About Healthy Rivers for All Initiative

This website includes tools and resources for developing basin report cards. It includes reports that incorporate satellite imagery to measure environmental indicators and change over time.

With the University of Maryland Center for Environmental Science (UMCES), we are developing, packaging, and sharing a process that helps stakeholders create science-based report cards in their own basins with the right buy-in on-the-ground and credibility globally, so they can better manage resources for the protection of fresh water they depend upon.

Creating Report Cards in Key Basins

In basins around the world, we are helping to bring diverse water users together to create report cards. We begin by identifying shared values that depend on their system’s health—including social and economic benefits—then help them understand how to best measure and track the status of these values over time. Using existing data—and finding creative solutions when necessary—the grades are then determined and shared. Through this collaborative process, stakeholders develop a common understanding of the basin’s health and shared vision for its future, empowering them to demand management of their freshwater resources to protect shared values. WWF recently completed an assessment of the Colombian Orinoco River Basin.

Open-Sourcing a Proven Process

Building on over a decade of experience, together we are expanding and documenting University of Maryland Center for Environmental Science's (UMCES) report card development process. We will then share the process openly through a suite of guidance materials and take other actions to hand report card development to local stakeholders while ensuring credibility. This will facilitate reliable report card development in basins around the world.
Tackling the Greatest Challenges

By carefully selecting our test basins, we are identifying multiple strategies to overcome the barriers common to report card creation, which we will also share in the guidance materials. This will ensure credible report cards can be developed even in the face of changing climate, data- or resource-limited situations, national or transboundary basins, and regions where there is not broad support for civic engagement or conservation measures.

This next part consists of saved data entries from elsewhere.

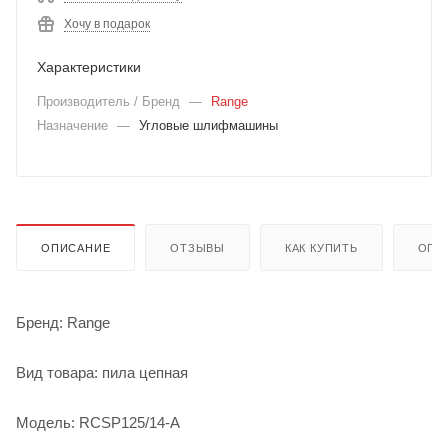
Хочу в подарок
Характеристики
Производитель / Бренд
—
Range
Назначение
—
Угловые шлифмашины
ОПИСАНИЕ
ОТЗЫВЫ
КАК КУПИТЬ
ОПЛ
Бренд: Range
Вид товара: пила цепная
Модель: RCSP125/14-A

Building Toward Global Goals

In addition to driving better water governance locally, widespread adoption of report cards will help counties deliver on several global commitments. For example, report cards can help measure progress and drive action towards the Sustainable Development Goals (SDGs), and can monitor factors of basin resilience, which is important for the National Adaptation Plan (NAP) processes.

'Get the Grade' Game

Serious games are emerging as an effective way to communicate complex information in an engaging, memorable way. WWF designed Get the Grade to do exactly that: explain the complicated—but important—process of stakeholder engagement in natural resource management, and introduce the report card as an effective tool for bringing diverse water users together for better basin governance. The game both introduces the report card development process to participants and demonstrate the value of report cards.